As a party asserting that amendment is warranted, Aryeh must demonstrate to this Court
how he can amend his complaint to state a cause of action. (Smith v. State Farm Mutual
Automobile Ins. Co. (2001) 93 Cal.App.4th 700, 711.) Aryeh has provided no such
demonstration. Furthermore, although he implies that the proposed third amended
complaint submitted to the trial court could have remedied the second amended
complaint’s defects, the record contains no copy of the proposed third amended
complaint.
Finally, this Court is unable to find that Aryeh was entitled to relief under Code of
Civil Procedure section 473, subdivision (b) because Aryeh has failed to submit the
papers in which such a request was made, and any opposition.3 We cannot just
haphazardly guess at the contents of documents filed in the trial court. Aryeh’s status as
a propria persona litigant does not allow us to overlook the deficiencies in the record.
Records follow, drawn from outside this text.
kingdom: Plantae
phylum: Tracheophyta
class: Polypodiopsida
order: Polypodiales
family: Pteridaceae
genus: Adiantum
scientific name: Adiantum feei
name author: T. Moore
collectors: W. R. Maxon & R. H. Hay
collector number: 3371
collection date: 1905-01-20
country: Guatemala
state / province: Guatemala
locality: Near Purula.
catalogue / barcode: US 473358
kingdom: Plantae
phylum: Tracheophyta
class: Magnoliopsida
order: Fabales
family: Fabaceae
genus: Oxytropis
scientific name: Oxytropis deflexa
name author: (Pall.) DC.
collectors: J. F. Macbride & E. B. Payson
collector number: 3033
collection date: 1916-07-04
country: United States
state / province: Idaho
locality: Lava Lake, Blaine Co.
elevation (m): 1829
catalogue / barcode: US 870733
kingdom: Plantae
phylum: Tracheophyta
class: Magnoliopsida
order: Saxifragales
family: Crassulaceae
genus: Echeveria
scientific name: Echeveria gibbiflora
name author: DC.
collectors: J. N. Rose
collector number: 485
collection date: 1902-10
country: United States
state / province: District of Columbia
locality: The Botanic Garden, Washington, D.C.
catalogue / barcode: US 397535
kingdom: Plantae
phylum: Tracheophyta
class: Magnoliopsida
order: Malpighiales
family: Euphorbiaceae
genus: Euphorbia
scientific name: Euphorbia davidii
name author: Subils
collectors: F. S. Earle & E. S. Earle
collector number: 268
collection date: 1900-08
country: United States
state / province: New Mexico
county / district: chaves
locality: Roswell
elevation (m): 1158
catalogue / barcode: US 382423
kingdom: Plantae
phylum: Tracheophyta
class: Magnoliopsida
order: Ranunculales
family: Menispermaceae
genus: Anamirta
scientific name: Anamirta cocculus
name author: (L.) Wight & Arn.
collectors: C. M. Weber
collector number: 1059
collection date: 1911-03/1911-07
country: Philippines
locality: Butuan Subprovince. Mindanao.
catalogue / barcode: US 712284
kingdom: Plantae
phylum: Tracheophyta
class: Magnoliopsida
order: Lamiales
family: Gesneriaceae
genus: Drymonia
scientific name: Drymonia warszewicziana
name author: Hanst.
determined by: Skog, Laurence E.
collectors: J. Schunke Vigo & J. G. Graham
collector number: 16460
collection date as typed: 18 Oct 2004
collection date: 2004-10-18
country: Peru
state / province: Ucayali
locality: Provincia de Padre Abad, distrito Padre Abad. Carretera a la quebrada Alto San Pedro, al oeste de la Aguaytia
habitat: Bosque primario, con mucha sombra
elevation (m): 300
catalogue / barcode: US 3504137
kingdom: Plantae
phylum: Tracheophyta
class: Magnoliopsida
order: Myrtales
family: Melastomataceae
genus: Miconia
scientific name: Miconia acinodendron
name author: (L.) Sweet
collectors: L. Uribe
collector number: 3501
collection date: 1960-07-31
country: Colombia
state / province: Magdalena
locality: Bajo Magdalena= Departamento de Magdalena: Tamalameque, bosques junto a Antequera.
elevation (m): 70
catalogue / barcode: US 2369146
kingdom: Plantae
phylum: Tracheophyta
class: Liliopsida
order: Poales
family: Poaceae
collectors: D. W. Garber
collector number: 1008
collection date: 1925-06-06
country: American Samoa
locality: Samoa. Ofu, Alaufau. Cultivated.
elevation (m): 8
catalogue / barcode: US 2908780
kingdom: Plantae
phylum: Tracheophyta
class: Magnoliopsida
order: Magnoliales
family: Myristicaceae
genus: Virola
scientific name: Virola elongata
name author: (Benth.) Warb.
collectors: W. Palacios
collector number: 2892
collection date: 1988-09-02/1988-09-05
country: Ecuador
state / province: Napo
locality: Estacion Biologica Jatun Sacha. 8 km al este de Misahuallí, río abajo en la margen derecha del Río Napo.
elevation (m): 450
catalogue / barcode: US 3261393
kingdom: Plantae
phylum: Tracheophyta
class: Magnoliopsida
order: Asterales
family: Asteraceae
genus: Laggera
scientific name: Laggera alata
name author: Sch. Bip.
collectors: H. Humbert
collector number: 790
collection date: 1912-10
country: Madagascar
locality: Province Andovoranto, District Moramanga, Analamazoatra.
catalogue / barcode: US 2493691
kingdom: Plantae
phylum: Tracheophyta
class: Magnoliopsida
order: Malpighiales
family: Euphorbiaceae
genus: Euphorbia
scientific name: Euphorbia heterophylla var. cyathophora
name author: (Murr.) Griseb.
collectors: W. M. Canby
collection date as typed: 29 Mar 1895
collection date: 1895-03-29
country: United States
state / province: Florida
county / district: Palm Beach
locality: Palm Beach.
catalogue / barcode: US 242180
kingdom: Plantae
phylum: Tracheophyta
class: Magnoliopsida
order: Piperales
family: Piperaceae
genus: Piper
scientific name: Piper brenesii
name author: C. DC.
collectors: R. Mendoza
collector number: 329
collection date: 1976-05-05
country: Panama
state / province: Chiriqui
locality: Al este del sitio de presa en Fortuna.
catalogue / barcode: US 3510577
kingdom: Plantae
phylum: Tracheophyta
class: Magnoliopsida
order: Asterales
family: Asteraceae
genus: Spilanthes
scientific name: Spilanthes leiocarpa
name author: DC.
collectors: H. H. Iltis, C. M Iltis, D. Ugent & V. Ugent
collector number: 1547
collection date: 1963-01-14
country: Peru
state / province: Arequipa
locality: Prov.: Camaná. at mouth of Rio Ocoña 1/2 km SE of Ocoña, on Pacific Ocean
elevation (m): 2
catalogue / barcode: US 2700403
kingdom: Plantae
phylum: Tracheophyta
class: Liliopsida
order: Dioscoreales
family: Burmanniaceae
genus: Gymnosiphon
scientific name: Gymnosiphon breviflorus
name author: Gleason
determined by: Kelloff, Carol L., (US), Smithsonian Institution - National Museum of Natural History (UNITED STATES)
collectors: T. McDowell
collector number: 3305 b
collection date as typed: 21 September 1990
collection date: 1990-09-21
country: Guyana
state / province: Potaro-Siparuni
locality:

(See First American Title Co. v. Mirzaian (2003) 108 Cal.App.4th 956, 958, fn. 1; Bianco
v. California Highway Patrol (1994) 24 Cal.App.4th 1113, 1125 [“‘a litigant . . .
appearing in propria persona . . . is entitled to the same, but no greater, consideration than
other litigants and attorneys’”].)
DISPOSITION
The judgment is affirmed.
NOT TO BE PUBLISHED IN THE OFFICIAL REPORTS.
BOREN, P.J.
We concur:
CHAVEZ, J. FERNS, J.*
3 Indeed, it is not entirely clear what ruling Aryeh asks us to review, though we
assume it is the trial court’s order denying the motion for reconsideration of the
November 15, 2012 ruling.
* Judge of the Los Angeles Superior Court, assigned by the Chief Justice
pursuant to article VI, section 6 of the California Constitution.